Anyway, we are signing the lease tomorrow, and then hopefully the very next day I will get in my 'application' to have a cute little pup. I am also starting some volunteer work on that very same day, the first work of any kind I have done since I had to quit all work and study about three years ago when the whole illness thing started. Pretty exciting really, hopefully my life is starting to slowly turn around.

*** Update, lease all signed, and all medical letters written in support. Will put it in tomorrow, cross your fingers for me!


  1. If you want a really settled dog, you want a breeder who won't let the pups go until 16 - 26 weeks plus. The dog will get a better maturity if left with the mama until they're better able to cope with the outside world.

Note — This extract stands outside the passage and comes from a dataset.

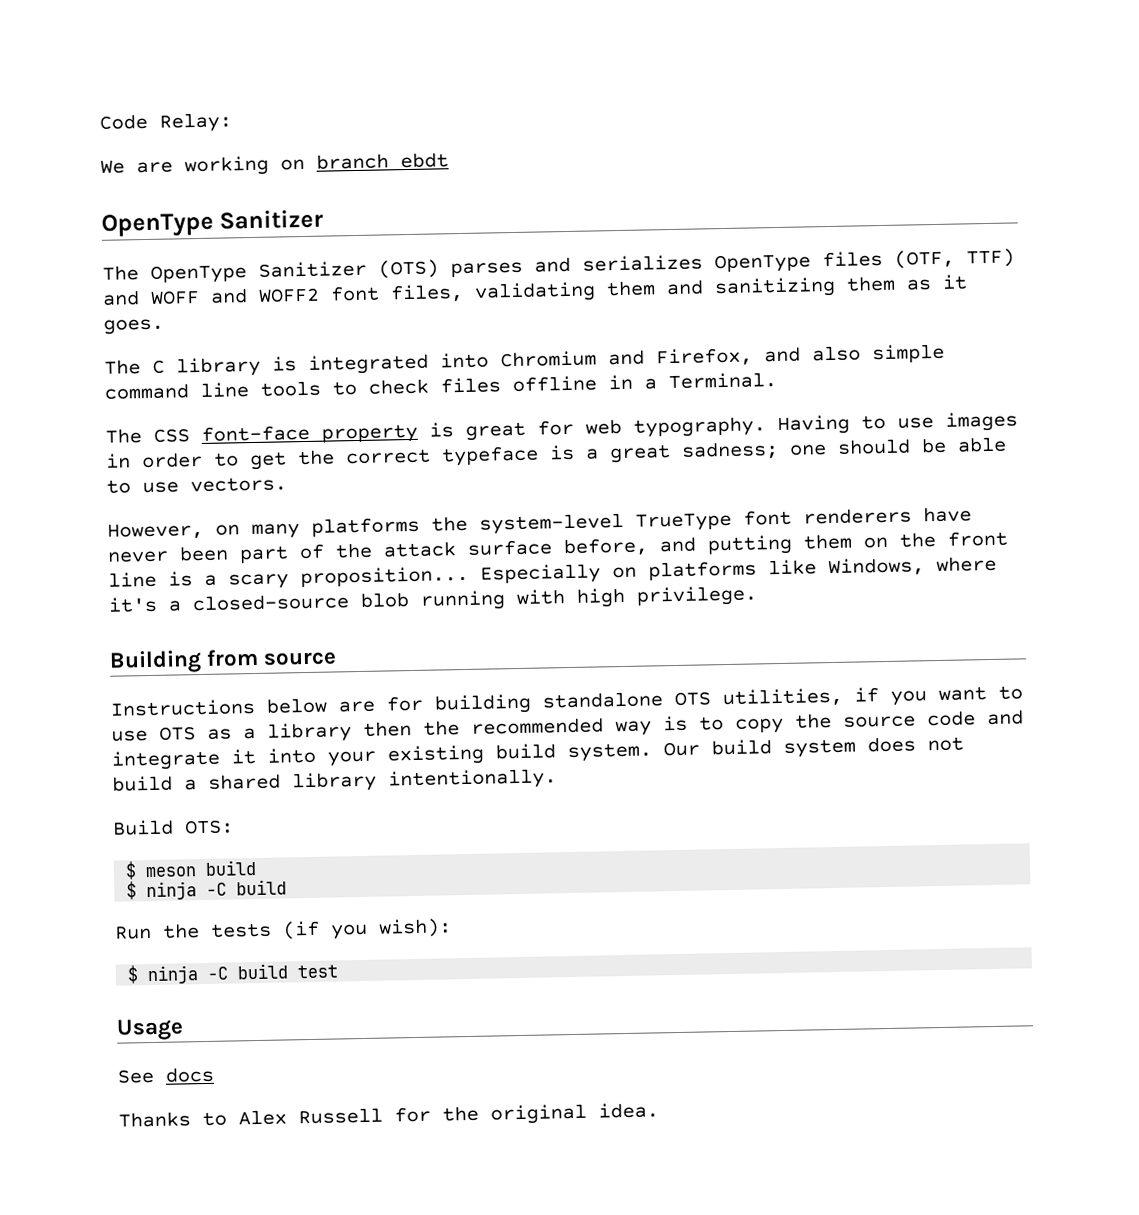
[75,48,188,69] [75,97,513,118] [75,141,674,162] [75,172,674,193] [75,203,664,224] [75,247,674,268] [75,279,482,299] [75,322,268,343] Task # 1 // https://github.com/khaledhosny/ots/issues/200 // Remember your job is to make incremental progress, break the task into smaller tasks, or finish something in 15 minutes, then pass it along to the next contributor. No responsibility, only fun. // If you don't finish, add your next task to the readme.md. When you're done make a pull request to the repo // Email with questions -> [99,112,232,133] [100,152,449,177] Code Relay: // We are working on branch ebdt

  2. Actually, it is commonly thought within the service dog raising world that a puppy needs to meet at least 100 different people by the time it is 12 weeks old, and many many more than that by the time it is 24. Add to that the need for socialising it to many different places and other dogs (fully vaccinated), and it becomes hard to keep it with its mother. Of course if the breeder can work that hard to socialise all the puppies, it does mean you will end up with a dog with excellent bite inhibition (dogs teach that to puppies best), but even then experts recommend not leaving pups with their mothers past 12 weeks of age - and I would only consider that with an exemplary breeder with lots of spare time. A puppy should be fairly well able to cope with the outside world from 8 weeks, barring the occasional fear period. This is the practice with guide, assistance, medical alert etc dogs all around the world.